# Pirates 2!  (No spoilers)



## Aikikitty (Jul 7, 2006)

I saw it this morning and loved it! I was afraid that Disney would try too hard to top the first one and make the sequal corny, but they did an excellent job! It was very exciting! Just like at the very end of the credits on the first movie, this one also has a little scene at the very end. I won't ruin anything, but for those who don't know, this pirates movie rather ends on a cliffhanger/to be continued. I'm very glad that the 3rd movie comes out next summer.

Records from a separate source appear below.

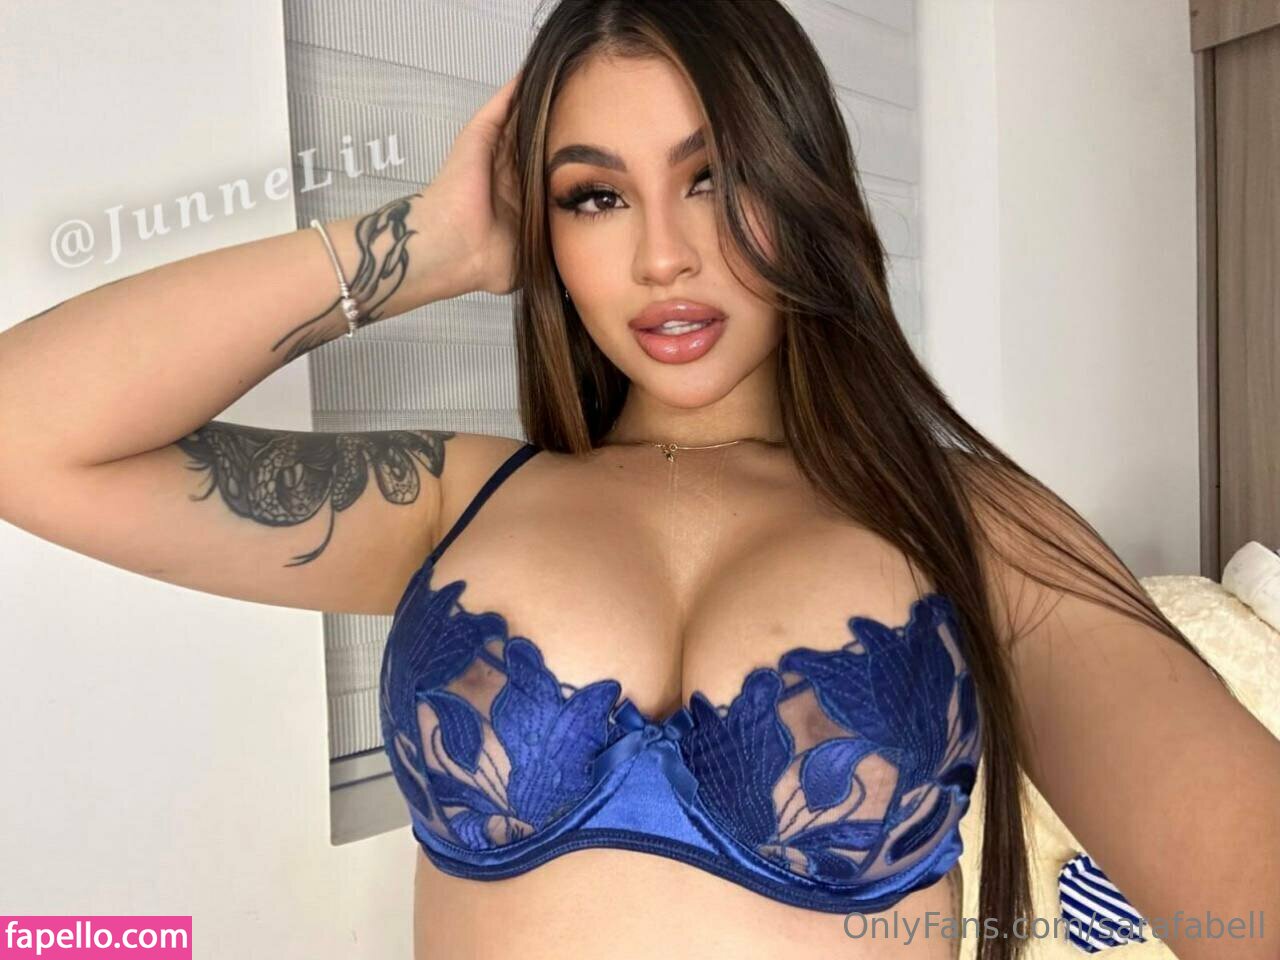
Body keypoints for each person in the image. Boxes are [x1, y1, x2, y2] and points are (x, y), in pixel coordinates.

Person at [1, 2, 1276, 958]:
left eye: (712, 177)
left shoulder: (973, 531)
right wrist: (431, 246)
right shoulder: (452, 501)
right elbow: (27, 434)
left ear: (803, 183)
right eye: (595, 196)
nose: (663, 255)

Everyone go see it!!! %-} 

Robyn :asian:


----------



## MA-Caver (Jul 8, 2006)

I'll do ONE spoiler here... in a fanzine I was reading the other night I saw that *THE* Keith Richards will be cast to portray (Depp's character) Sparrow's father in the third movie. 
*That* should be interesting indeed.


----------



## Bob Hubbard (Jul 8, 2006)

Depp has hinted that there may be 6 movies in the series as well, in an interview. Hope thats true.


----------



## shesulsa (Jul 8, 2006)

MA-Caver said:
			
		

> I'll do ONE spoiler here... in a fanzine I was reading the other night I saw that *THE* Keith Richards will be cast to portray (Depp's character) Sparrow's father in the third movie.
> *That* should be interesting indeed.


I imagine there will be extensive dubbing for the British rock star so we can all understand what he's saying. :boing1:


----------



## Bob Hubbard (Jul 8, 2006)

Subtitles?


----------



## Cryozombie (Jul 8, 2006)

I saw it today.

It was ok.

It had too many Jar Jar moments... otherwise it would have been awesome.​


----------



## stickarts (Jul 8, 2006)

Looking forward to seeing it!


----------



## bluemtn (Jul 8, 2006)

It really did depress me a little close to the end (if you've seen it, you'll know what it is...), and I hated how it just left you hang there!  That was worse than some of the Harry Potter movies!!!


----------